In my opinion it's a Rhom.


----------



## rusty13 (Feb 22, 2013)

from the research ive done the bump on the head determines the species but i wasnt sure cuz some resemble each other as juvys.its hard to see but she does have a red eye and turns black on top at night the belly looks yellow but looks silver in pics. does yellow belly mean female?thats what i read.thanks!


----------



## Ægir (Jan 21, 2006)

Serras aren't sexually dimorphic (they look the same) so you cant really tell between males and females.

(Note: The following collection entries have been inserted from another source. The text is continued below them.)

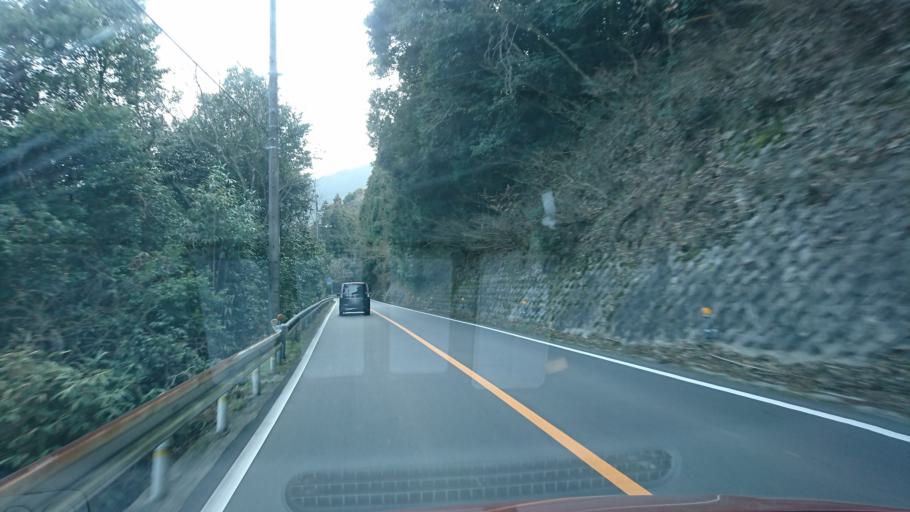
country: JP
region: Ehime
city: Hojo
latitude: 33.9733
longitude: 132.9026
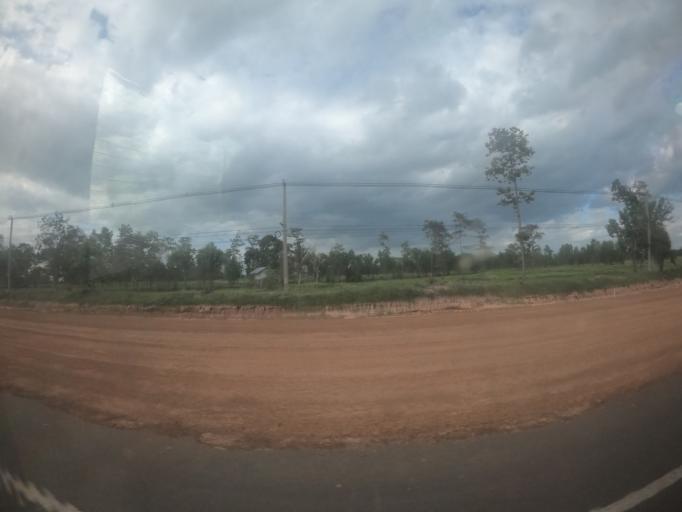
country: TH
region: Surin
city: Kap Choeng
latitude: 14.5121
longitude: 103.5510
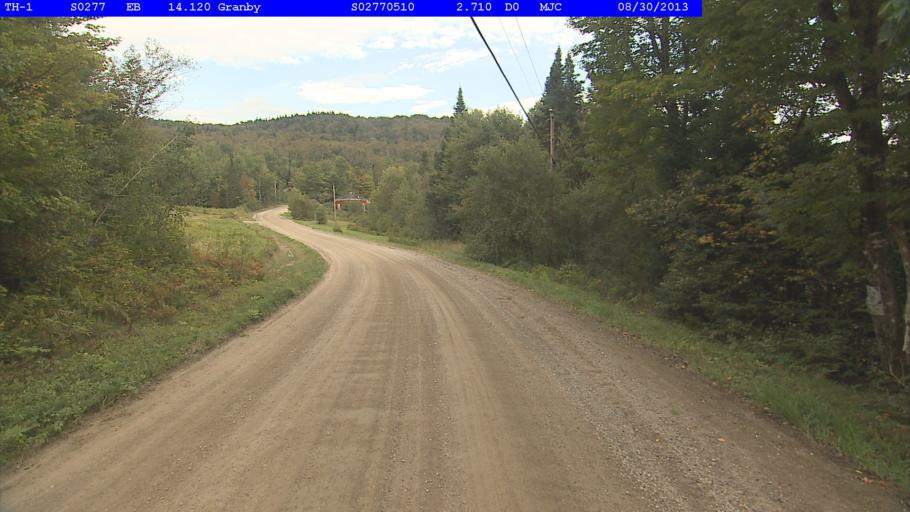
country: US
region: Vermont
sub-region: Essex County
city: Guildhall
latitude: 44.5760
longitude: -71.7134
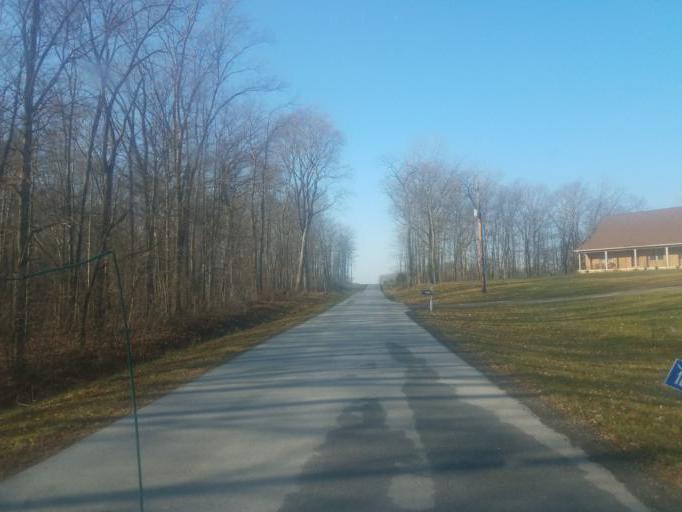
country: US
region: Ohio
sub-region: Seneca County
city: Tiffin
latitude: 41.0373
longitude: -83.0774
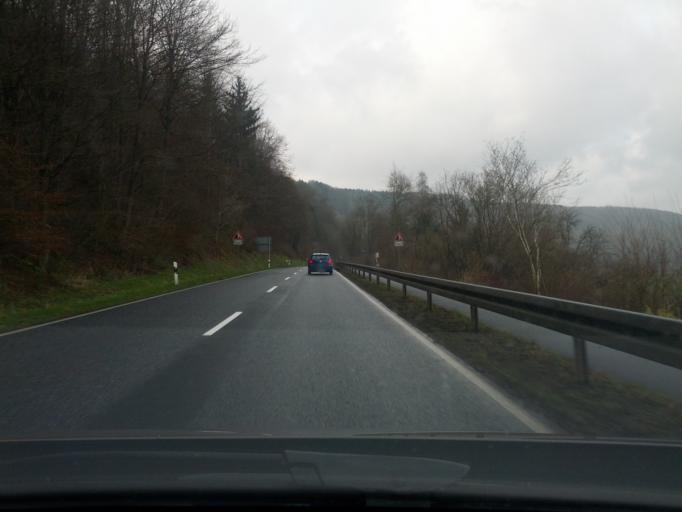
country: DE
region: Lower Saxony
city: Bad Karlshafen
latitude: 51.6283
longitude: 9.4991
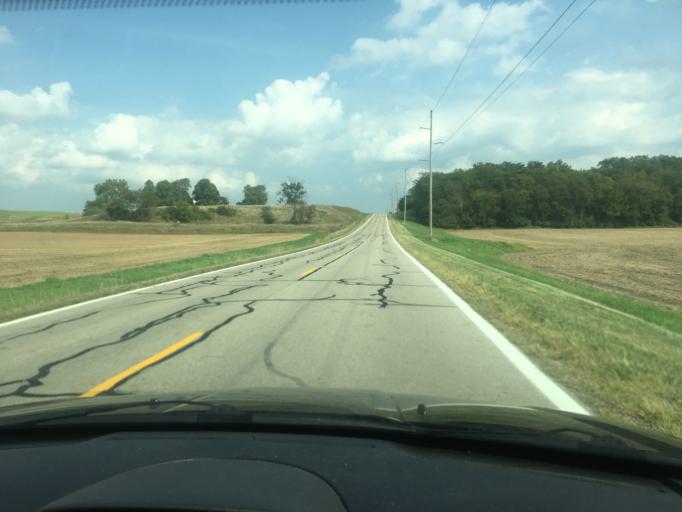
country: US
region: Ohio
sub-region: Champaign County
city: Urbana
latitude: 40.1285
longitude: -83.7875
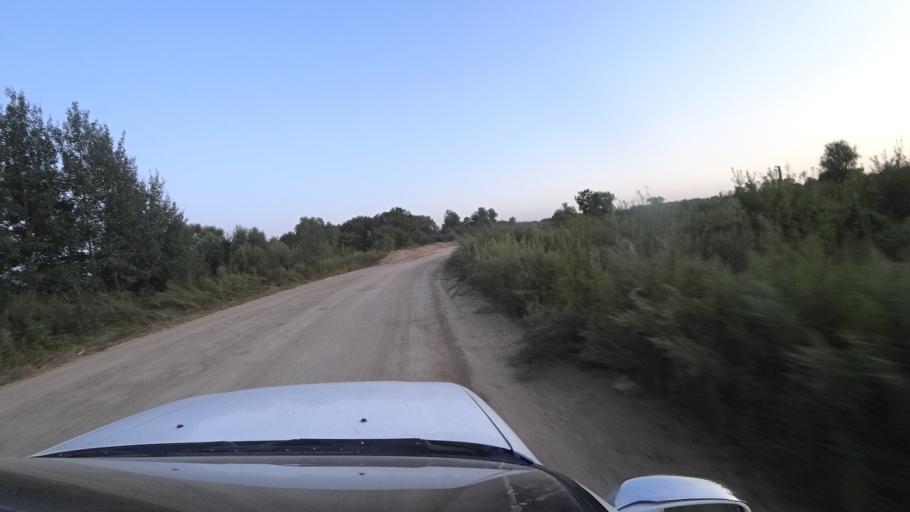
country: RU
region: Primorskiy
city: Dal'nerechensk
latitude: 45.9415
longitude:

There are lots of factors (coloration, body shape, fins, lateral lines or serrations) that can help determine a collection point, but unless you caught the fish personally theres no sure way.

Its is for sure S. Rhombus, just not sure where it was caught or what river its from.


----------



## rusty13 (Feb 22, 2013)

Thanks!


----------



## t00nCiNaToR (Apr 27, 2004)

Depending on where you purchased it but looks to me like a Peruvian...


----------



## rusty13 (Feb 22, 2013)

t00nCiNaToR said:


> Depending on where you purchased it but looks to me like a Peruvian...


i got it from craigslist but the guy said he got it from a exotic fish show he did have exotics he also had a tigerfish


----------